Pension Funds and why they are actively managed

As the basis of the idea of this thread was that actually as opposed to what I had previously thought, that pensions needing to pay retirees would by definition need to sell stocks, and act as negative on future stock valuations, the lower interest rates are actually causes pensions to be underfunded so they need more contributions, which has a feedback loop to the stock market.

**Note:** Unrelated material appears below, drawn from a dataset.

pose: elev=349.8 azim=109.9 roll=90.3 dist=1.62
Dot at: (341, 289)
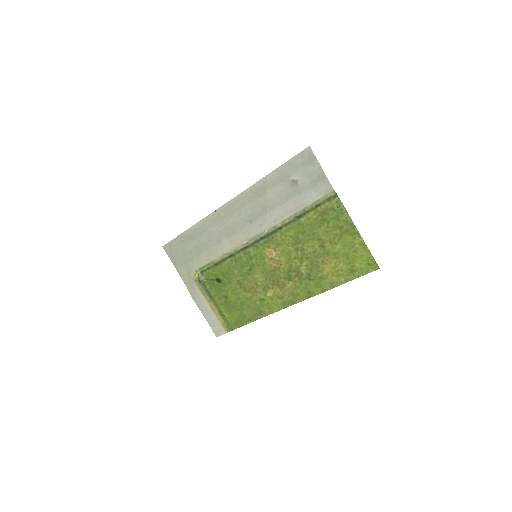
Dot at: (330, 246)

And then I see today this issue from Barrons:
https://www.barrons.com/articles/fedex-underfunded-pension-plans-borrowing-bonds-interest-rates-federal-reserve-pbgc-fee-51564428891?mod=bol-social-tw
 
Intellectual types?

Look through the leaders of most major pension funds and you will find individuals with advanced degrees from American Universities in finance. The same is true at University endowment funds.
 
Pensions should have benchmarks to measure against and one would hope the benchmark is appropriate. This one represents my pensions benchmark.
The Policy Benchmark is comprised of 39.0% Russell 3000 Index, 16.5% MSCI ACWI ex-USA Index, 16.0% Bloomberg Barclays U.S. Treasury, 15.0% Bloomberg Barclays U.S. Intermediate Credit Index, 7.5% NCREIF Open End Diversified Core Equity Index, 4.0% Bloomberg Barclays U.S. TIPS 1-10 Year Index, and 2.0% ICE BofAML U.S. High Yield Master II Index.
FWIW, it has beat that benchmark on 3,5,7, and 10 yr annual returns.
Pensions just cannot load up on stocks, liquidity and near term needs of the system through cash disbursements and continuous money flowing in and out of system are examples of reasons why.